# [Excerpt]
********

Anti-mosque ads: The Metropolitan Transit Authority this week agreed to accept ads opposing a controversial Muslim community center planned for a site two blocks north of Ground Zero. The ads, which will be posted on the sides of 26 city buses, reproduce a photo of the second plane flying into the World Trade Center on 9/11, and juxtapose that image with a rendition of the proposed Cordoba Center. The ad text reads: “Why There?” The $8,000 ad buy was paid for by the American Freedom Defense Initiative, a conservative New Hampshire–based group. A recent poll found that 53 percent of New Yorkers oppose building the Cordoba Center at the site.

New York City

Take this job and … : A Jet Blue flight attendant became an instant cultural hero after he unleashed a profanity-laced tirade aboard his just-landed flight, and then deployed the plane’s emergency chute to slide to the tarmac at New York’s Kennedy airport, pausing only to grab two beers from the beverage cart. Steven Slater, 38, was later arrested and arraigned on charges including reckless endangerment. He said he lost his temper after an unruly passenger, ignoring his order to sit, pulled a bag from an overhead bin, striking Slater in the head. After cursing the passenger over the plane’s intercom, Slater added, “It’s been a good 20 years. I’ve had it.” Slater’s actions inspired more than 50,000 “friends” to join Facebook pages supporting him. “The culture climate is right to make this guy a folk hero,” says social critic Adam Hanft. “The escape chute is so symbolic.”

Washington, D.C.

********

# [To do]
Carry on the news briefs past the point where they stop. The data has no connection to the news briefs.

[Items listed in a dataset]
********

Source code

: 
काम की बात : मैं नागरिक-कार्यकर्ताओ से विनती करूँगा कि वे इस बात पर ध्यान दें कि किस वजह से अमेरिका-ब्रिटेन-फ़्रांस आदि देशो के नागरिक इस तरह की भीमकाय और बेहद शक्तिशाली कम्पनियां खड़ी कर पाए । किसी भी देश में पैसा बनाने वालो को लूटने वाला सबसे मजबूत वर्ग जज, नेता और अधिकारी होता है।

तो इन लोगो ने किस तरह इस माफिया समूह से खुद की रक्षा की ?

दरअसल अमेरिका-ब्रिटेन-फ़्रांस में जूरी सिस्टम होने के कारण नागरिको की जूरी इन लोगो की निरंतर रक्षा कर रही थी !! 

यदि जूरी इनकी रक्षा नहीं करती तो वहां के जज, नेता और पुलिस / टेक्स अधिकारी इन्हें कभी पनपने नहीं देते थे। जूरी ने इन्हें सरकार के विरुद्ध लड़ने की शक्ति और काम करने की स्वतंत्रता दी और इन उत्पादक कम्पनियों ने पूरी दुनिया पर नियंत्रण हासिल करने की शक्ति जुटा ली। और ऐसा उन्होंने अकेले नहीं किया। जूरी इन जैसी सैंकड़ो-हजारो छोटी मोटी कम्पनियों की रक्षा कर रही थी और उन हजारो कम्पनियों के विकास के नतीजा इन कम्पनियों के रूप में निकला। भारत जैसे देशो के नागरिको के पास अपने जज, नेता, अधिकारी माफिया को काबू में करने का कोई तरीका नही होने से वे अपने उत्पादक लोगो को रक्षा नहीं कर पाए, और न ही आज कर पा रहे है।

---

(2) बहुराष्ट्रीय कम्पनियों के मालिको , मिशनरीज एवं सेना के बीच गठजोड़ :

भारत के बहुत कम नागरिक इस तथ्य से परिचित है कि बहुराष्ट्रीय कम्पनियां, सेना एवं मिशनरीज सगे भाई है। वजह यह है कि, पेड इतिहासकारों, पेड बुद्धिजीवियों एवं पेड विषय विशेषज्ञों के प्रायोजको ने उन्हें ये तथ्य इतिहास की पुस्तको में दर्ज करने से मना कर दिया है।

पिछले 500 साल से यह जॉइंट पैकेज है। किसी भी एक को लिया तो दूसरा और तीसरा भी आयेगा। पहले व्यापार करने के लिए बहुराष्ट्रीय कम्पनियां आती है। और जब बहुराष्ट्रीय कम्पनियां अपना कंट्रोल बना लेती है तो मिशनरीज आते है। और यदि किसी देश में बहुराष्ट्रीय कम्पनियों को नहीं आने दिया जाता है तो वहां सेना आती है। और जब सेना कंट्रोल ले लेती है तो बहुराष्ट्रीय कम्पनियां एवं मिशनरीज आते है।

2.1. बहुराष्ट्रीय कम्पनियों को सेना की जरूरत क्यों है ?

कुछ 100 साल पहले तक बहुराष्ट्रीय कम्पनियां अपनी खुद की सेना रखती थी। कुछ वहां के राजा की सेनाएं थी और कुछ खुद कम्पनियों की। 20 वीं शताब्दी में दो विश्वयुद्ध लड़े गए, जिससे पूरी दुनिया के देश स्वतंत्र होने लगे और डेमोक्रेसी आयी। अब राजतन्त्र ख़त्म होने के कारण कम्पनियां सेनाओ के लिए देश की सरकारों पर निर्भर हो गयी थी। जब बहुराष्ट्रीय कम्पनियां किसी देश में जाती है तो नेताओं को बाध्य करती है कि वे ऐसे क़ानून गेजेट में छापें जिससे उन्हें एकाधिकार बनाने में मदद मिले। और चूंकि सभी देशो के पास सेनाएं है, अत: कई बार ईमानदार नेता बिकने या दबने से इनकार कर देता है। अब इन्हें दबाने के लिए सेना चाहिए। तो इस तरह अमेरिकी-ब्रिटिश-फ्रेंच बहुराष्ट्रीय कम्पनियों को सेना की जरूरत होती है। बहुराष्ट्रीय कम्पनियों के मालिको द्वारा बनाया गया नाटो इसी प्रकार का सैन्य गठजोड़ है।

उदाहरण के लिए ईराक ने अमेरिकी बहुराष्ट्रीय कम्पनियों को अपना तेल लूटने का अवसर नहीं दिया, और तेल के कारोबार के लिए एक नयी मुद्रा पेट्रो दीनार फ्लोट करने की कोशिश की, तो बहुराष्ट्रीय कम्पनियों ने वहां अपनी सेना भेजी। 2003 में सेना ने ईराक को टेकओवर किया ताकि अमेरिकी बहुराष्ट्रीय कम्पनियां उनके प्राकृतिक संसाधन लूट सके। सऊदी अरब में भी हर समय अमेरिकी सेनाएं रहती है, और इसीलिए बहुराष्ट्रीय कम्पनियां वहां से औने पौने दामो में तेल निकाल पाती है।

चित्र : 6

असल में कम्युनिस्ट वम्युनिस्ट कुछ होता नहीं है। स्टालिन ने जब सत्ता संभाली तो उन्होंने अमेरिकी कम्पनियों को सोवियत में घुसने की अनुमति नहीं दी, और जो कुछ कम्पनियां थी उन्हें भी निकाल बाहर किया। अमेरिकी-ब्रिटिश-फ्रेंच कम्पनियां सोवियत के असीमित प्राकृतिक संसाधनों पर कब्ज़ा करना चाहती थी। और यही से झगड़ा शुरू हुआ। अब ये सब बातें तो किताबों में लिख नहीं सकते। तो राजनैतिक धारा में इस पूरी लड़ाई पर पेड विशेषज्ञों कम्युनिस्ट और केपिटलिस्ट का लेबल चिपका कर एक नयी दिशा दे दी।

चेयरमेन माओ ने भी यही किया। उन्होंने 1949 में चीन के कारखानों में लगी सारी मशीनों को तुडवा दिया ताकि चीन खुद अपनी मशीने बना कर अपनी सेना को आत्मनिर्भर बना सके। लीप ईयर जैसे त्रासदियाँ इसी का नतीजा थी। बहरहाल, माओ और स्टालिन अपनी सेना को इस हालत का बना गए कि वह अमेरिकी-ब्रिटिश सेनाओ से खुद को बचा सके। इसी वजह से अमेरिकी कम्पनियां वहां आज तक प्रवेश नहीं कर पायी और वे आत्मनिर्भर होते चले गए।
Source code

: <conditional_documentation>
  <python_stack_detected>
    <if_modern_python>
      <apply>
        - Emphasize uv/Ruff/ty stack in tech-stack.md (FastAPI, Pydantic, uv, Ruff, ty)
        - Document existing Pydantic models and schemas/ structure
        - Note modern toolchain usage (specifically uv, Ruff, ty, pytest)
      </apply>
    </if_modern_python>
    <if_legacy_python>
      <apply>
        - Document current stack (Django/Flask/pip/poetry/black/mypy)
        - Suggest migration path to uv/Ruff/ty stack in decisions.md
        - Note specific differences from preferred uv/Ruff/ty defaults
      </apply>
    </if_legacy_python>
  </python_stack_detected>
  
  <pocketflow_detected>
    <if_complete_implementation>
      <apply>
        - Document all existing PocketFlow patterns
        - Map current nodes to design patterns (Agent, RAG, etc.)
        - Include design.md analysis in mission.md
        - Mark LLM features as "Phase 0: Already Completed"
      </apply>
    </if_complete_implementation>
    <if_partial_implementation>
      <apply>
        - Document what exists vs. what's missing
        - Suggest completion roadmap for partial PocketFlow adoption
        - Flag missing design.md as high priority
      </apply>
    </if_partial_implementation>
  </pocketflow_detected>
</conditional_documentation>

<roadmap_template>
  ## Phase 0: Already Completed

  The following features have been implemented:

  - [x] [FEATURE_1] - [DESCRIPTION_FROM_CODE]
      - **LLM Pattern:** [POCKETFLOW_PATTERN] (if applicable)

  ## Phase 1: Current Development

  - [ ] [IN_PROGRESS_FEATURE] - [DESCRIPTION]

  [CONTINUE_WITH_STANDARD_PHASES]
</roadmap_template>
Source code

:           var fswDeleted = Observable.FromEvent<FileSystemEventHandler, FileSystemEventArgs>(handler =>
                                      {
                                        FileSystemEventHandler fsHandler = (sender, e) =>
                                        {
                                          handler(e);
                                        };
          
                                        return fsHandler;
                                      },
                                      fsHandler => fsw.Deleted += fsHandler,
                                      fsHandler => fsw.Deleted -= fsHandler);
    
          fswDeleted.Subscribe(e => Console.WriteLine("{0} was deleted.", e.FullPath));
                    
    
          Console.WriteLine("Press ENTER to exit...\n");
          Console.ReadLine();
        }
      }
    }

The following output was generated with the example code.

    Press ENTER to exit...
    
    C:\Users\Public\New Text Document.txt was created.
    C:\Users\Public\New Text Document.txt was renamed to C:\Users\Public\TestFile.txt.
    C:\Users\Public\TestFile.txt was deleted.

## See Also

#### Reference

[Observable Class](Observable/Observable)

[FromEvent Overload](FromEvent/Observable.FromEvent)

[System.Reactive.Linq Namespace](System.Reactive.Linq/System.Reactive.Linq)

********

# [Response to this task]
State aid passes: President Obama this week signed a law providing $26 billion to cash-strapped states to help them avoid layoffs of teachers, firefighters, and other public-sector workers. House Speaker Nancy Pelosi recalled legislators from their August break to approve the bill after Senate Democrats had passed it, over Republican opposition. Supporters said it would keep tens of thousands of government employees and emergency workers on the job. Republicans criticized the measure, a potential issue in this fall’s campaigns, for increasing the federal debt.

Cambridge, Mass.

Army leaker’s troubled life: Bradley Manning—the U.S. Army private accused of passing hundreds of thousands of classified documents on Afghanistan to WikiLeaks, the whistle-blower website—had chafed under Army discipline and struggled to conceal his homosexuality, according to a report this week in The New York Times. Manning, 22, is being held in solitary confinement in Quantico, Va., under suicide watch. He had a troubled childhood, friends told the Times, shuttling between his divorced parents in Oklahoma and Wales. In the Army he complained of wasting his brainpower fetching coffee for officers. As investigators closed in on him, Manning wrote in an e-mail that he wouldn’t mind spending his life in prison except for “having pictures of me plastered all over the world press.”